Whilst email sign ups and ticket purchase details provide some insight, what venue owners don’t actually still know is who is actually attending the venue. Ticket purchases may be made by a parent or given as gifts and typically fans buy at least two tickets for an event. What becomes really clear is that there is a real gap in understanding who is entering the venue, who is making purchases and what they are actually buying.
This is where the benefits of closed loop cashless systems come into play. Using a closed loop solution – eg RFID wristbands or a white label digital wallet, the venues themselves can understand who visited their venue, when and what they purchased – helping improve fan experience and drive revenues from operational efficiencies, ease of transactions, reducing queues, tailored partnerships and targeted marketing.
Credit cards, bank cards and third party mobile pay solutions don’t share this data. This means that venues stay in the dark about their audiences, limiting their ability to cross sell and improve the fan experience.
The power of data
Closed loop data, if it is properly captured, stored and analysed, gives venues incredible insight into fans’ behaviours and preferences. This data not only provides huge value to teams, but to partners and sponsors as well. However, to properly reap the rewards from the data – it is important to translate the information into actionable insights and to pursue highest-opportunity applications of this data in a strategic fashion.
Without this data, there is a huge risk to your plans. If the only information you are tracking is that of your season ticket holders, you may miss the opportunity to sell last -minute tickets to a game to someone who came to the venue three times for a summer concert series. You may miss the opportunity to convert casual visitors into lifelong fans.
Using the data enables venues to reward loyalty and encourage visitors from one type of event to try new experiences. Maybe there is a way to ensure that a concert sponsored by Budweiser can give away free tickets to the regular Bud drinkers across your team’s season? Whatever challenge your venue faces in ensuring a vibrant community and a healthy bottom line – you can be assured that the data and insights generated by a closed loop solution can support them.
In fact, the benefits of harnessing the data and insights gained by using a closed loop system are so significant – we’ve written a blog about it here.
Choose the right solution
This is where choosing your closed loop system is very important. A white label mobile wallet may provide a seamless in app experience for your season ticket holders – but it doesn’t cater for your summer concert visitors, nor your casual consumers who visit for a coffee or want to park their car in your venue. How is it possible to track every potential consumer who may visit your venue? The answer is to choose a hybrid closed loop system.

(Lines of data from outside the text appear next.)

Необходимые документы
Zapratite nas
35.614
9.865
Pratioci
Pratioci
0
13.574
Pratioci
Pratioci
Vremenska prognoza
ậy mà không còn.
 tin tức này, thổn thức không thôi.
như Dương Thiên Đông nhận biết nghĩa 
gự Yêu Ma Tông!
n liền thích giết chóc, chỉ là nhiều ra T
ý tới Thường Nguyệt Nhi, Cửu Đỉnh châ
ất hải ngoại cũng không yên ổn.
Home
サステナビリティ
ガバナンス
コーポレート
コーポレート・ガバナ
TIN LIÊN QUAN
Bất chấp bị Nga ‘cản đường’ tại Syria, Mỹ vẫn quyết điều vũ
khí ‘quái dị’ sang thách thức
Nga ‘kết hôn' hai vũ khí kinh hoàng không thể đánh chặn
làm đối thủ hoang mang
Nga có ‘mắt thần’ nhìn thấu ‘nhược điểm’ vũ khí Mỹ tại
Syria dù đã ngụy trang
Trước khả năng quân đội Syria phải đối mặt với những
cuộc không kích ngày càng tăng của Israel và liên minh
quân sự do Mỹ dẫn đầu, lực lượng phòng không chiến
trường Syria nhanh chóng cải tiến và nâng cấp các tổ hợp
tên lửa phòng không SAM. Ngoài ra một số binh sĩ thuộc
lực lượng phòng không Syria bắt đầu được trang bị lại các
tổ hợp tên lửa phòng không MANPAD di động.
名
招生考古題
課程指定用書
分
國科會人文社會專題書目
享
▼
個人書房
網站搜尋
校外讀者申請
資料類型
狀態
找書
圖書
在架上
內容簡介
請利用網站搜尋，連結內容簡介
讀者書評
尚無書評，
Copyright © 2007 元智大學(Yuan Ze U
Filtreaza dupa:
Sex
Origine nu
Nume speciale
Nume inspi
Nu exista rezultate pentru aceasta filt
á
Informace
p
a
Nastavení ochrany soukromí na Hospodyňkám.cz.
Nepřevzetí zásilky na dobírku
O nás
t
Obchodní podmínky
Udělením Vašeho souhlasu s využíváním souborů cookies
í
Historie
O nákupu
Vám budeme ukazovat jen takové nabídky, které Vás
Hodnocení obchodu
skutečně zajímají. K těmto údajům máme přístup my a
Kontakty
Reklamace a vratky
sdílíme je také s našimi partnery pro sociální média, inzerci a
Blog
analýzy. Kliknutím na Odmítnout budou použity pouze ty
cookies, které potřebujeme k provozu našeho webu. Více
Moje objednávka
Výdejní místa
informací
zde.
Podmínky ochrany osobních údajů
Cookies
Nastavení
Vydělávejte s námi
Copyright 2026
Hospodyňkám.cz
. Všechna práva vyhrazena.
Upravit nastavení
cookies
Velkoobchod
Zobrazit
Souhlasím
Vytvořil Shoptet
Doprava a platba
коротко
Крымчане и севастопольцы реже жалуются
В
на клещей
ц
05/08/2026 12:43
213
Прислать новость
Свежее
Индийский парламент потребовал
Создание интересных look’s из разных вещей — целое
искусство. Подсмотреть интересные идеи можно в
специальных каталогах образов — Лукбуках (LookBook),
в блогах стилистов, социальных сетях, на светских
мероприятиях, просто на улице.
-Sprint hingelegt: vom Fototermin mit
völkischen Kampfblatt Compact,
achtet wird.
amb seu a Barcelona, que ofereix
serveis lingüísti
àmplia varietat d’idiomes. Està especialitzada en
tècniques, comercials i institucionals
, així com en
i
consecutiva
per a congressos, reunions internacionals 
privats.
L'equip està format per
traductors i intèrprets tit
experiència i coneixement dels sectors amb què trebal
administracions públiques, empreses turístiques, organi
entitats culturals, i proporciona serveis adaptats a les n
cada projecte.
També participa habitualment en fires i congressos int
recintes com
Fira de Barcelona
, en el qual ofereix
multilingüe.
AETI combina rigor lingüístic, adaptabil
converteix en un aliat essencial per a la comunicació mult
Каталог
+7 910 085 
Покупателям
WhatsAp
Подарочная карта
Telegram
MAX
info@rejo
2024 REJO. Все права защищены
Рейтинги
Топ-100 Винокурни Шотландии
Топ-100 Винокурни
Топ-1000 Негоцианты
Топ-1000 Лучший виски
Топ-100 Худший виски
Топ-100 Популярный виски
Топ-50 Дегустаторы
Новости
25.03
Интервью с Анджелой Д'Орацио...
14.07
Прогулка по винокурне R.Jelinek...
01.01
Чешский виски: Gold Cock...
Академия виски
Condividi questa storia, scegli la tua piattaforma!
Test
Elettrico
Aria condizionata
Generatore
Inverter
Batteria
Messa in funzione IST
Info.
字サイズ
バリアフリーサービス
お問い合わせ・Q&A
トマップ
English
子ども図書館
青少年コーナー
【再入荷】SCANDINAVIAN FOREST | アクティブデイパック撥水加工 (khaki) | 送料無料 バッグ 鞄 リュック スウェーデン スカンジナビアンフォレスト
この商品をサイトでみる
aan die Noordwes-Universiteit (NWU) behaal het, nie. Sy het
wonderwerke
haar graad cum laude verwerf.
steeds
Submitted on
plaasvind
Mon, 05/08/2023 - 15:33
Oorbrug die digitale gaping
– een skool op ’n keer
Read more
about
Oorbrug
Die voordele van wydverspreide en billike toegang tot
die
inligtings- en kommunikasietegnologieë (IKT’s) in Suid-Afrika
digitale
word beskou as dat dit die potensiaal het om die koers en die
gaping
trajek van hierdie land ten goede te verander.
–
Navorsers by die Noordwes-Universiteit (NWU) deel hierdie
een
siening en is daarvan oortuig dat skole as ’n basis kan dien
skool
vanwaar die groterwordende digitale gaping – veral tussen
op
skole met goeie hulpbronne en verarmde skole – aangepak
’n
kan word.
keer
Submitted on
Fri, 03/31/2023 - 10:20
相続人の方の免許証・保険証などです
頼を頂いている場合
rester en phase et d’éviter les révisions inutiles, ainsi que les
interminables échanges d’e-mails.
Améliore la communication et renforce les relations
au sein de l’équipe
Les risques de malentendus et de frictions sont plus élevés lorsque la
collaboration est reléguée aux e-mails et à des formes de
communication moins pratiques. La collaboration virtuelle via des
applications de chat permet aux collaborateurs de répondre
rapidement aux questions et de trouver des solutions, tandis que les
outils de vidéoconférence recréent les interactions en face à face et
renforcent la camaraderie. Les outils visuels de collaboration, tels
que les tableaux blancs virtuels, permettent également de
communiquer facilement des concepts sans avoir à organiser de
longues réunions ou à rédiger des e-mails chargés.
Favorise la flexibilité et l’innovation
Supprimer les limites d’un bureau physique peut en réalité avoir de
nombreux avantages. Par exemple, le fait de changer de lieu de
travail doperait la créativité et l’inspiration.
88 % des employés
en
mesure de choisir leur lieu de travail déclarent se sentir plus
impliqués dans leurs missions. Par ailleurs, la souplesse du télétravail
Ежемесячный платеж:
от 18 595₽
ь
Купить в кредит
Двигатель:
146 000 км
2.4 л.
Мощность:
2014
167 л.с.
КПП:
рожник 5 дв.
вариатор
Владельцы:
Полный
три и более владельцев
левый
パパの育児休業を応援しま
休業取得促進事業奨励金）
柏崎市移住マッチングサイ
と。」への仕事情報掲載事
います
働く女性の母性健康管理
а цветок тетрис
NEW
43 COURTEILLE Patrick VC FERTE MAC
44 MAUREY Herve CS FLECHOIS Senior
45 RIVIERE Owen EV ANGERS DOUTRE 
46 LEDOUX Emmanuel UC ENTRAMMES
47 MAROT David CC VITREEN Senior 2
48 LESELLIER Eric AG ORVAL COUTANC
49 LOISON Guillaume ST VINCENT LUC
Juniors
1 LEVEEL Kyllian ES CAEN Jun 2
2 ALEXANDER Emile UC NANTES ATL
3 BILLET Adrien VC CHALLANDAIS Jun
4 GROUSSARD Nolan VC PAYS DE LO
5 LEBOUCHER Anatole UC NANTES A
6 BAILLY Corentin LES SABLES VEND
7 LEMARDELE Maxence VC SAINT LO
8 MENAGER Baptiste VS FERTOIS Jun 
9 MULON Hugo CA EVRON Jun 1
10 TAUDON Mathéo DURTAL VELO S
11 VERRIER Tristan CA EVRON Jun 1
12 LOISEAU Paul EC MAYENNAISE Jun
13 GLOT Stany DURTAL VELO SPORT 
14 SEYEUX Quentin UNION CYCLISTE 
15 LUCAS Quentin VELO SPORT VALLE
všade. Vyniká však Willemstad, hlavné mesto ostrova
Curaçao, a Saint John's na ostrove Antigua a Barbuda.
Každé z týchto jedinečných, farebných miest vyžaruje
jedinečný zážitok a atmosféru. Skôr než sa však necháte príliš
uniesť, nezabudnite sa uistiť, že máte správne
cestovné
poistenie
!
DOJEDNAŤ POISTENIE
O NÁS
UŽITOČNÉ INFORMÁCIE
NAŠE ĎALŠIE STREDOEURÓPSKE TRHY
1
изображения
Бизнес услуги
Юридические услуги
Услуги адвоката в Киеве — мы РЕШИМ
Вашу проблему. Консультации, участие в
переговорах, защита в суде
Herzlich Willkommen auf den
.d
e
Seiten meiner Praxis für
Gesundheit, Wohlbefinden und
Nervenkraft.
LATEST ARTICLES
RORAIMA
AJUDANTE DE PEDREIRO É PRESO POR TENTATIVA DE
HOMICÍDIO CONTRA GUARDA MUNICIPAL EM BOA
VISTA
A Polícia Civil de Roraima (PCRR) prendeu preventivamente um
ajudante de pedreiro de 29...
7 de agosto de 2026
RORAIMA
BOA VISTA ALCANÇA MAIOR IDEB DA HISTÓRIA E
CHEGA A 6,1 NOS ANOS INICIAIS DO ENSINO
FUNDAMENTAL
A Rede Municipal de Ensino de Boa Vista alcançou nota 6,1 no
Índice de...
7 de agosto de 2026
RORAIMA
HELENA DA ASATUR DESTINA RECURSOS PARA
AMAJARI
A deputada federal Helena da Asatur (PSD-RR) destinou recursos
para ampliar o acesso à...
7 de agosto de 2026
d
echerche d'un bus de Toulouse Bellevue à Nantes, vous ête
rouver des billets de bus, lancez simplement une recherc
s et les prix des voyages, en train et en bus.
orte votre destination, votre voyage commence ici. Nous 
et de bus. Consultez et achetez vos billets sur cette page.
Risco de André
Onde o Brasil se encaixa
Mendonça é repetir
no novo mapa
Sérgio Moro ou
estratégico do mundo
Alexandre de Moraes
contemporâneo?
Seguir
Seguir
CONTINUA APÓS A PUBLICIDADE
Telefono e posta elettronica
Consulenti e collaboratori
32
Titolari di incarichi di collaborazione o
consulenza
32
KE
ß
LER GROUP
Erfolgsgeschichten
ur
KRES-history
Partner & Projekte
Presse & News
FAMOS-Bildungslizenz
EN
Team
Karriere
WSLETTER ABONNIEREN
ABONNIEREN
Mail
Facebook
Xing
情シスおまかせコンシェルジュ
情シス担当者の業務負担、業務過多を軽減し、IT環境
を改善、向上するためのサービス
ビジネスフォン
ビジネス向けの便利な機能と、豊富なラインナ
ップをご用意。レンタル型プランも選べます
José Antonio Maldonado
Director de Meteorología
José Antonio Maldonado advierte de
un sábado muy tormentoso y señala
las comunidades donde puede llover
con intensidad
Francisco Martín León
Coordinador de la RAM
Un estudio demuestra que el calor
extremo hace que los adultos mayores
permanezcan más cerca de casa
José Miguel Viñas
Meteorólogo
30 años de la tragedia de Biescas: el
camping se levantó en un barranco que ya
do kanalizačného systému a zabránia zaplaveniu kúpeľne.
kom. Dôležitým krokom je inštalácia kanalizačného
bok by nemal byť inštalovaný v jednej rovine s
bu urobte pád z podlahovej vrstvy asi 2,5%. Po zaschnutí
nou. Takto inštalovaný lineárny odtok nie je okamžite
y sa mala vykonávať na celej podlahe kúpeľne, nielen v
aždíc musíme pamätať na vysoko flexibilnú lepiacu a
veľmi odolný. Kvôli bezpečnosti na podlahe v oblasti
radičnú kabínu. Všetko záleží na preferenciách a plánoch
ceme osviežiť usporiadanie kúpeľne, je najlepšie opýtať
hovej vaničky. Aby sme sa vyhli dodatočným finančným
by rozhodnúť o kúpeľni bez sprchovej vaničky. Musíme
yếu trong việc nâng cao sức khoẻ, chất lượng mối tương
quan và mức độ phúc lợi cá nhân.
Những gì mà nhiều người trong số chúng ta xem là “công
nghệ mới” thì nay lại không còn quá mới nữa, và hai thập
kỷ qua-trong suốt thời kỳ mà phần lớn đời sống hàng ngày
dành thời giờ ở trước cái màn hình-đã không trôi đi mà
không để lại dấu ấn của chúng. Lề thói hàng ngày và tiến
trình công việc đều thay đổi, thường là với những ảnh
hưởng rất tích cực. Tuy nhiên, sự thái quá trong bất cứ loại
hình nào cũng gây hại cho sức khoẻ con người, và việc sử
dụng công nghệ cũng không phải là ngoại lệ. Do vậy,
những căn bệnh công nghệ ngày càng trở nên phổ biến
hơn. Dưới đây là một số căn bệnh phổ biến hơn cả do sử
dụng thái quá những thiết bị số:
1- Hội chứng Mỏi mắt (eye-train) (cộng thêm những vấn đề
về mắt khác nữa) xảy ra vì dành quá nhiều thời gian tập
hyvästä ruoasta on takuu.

At Tappit, we know that one type of cashless solution does not fit all. Unlike others in the market, we’re proud to offer a selection of cashless solutions – white label mobile pay solutions, cashless RFID options as well as the insights and data platform that aggregates all this data in one place. By choosing a hybrid solution, you can choose the right cashless option for each different event. This enables venues to understand all their visitors, their behaviours and incentivise them to become even more engaged with the brand and ultimately help stadia to become even more profitable – in the most challenging of times.